Universal Health said its acute care hospitals have seen a “decrease in the aggregate of charity care, uninsured discounts and provision of doubtful accounts as a percentage of gross charges” this year through June 30 compared to the same period in 2014. Universal Health’s cost providing for so-called “doubtful accounts” dropped 17 percent to $274 million during the first half of the year from $331 million during the six-month period ended June 30, 2014.
Such trends, which helped Universal Health raise its earnings forecast for the rest of the year, should help the entire hospital industry, particularly as more states opt to expand Medicaid.

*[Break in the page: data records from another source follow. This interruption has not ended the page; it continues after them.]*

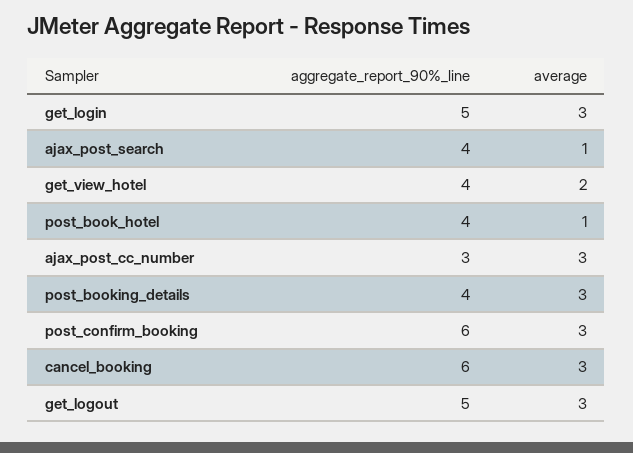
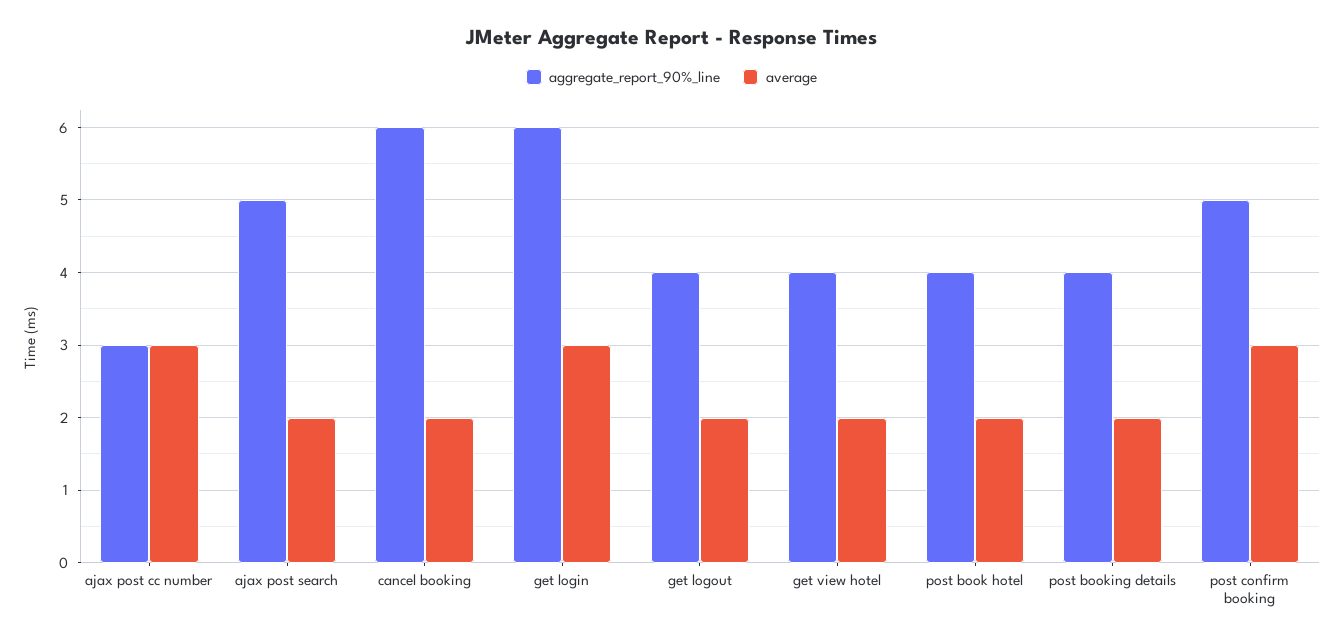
  {
    "aggregate_report_90%_line": {
-     "get_login": 5,
+     "get_login": 6,
-     "ajax_post_search": 4,
+     "ajax_post_search": 5,
      "get_view_hotel": 4,
      "post_book_hotel": 4,
      "ajax_post_cc_number": 3,
      "post_booking_details": 4,
-     "post_confirm_booking": 6,
+     "post_confirm_booking": 5,
      "cancel_booking": 6,
-     "get_logout": 5
+     "get_logout": 4
    },
    "average": {
      "get_login": 3,
-     "ajax_post_search": 1,
+     "ajax_post_search": 2,
      "get_view_hotel": 2,
-     "post_book_hotel": 1,
+     "post_book_hotel": 2,
      "ajax_post_cc_number": 3,
-     "post_booking_details": 3,
+     "post_booking_details": 2,
      "post_confirm_booking": 3,
-     "cancel_booking": 3,
+     "cancel_booking": 2,
-     "get_logout": 3
+     "get_logout": 2
    }
  }

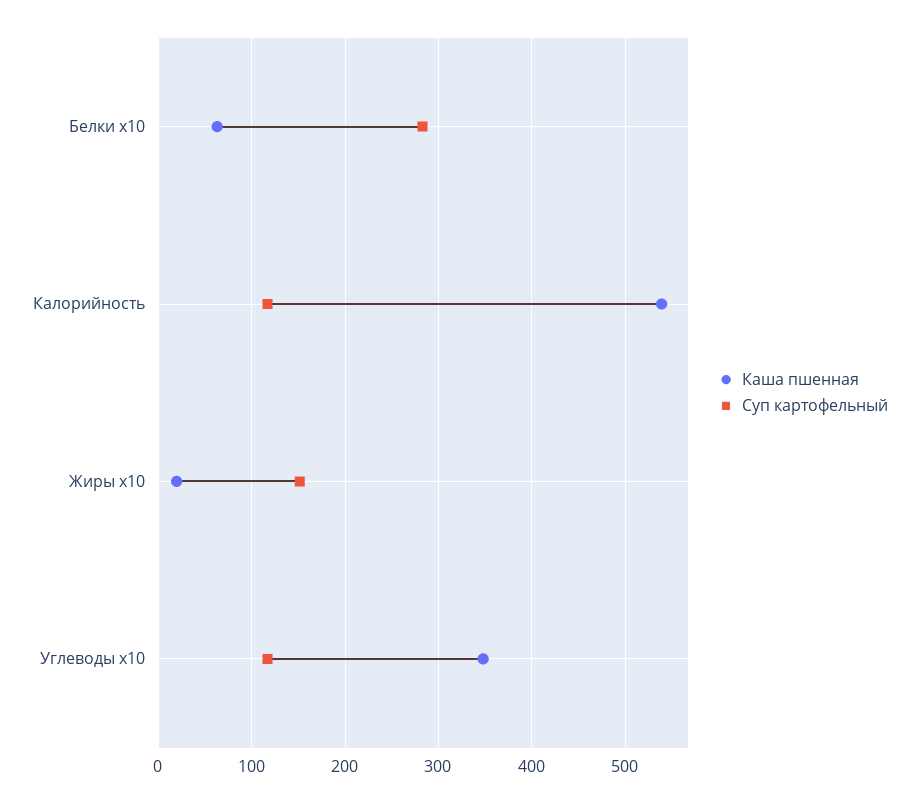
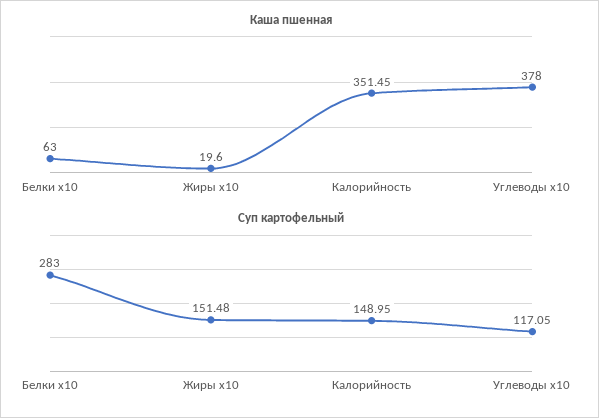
  {
    "Каша пшенная": {
      "Белки x10": 63,
-     "Калорийность": 540,
+     "Калорийность": 351.45,
      "Жиры x10": 19.6,
-     "Углеводы x10": 350
+     "Углеводы x10": 378
    },
    "Суп картофельный": {
      "Белки x10": 283,
-     "Калорийность": 120,
+     "Калорийность": 148.95,
      "Жиры x10": 151.48,
      "Углеводы x10": 117.05
    }
  }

Under the ACA, states have the option to expand Medicaid and 31 states including the District of Columbia have done so, according to the latest tally from the Kaiser Family Foundation. “We assume that the growth in our Medicaid patient base and utilization is related at least in large part to Medicaid expansion,” Filton told analysts. “We see it quite clearly most dramatically in those states, Nevada, California, the District of Columbia that have participated in Medicaid expansion.” Universal Health’s acute acre hospitals are located in California, Florida, Nevada, Oklahoma, South Carolina, Texas and the District of Columbia. An even clearer picture of U.S. hospital finances will emerge this week when Universal Health’s larger hospital operators report their earnings. Tenet Health (THC) and Community Health Systems (CYH) report Tuesday, HCA Holdings (HCA) reports on Wednesday.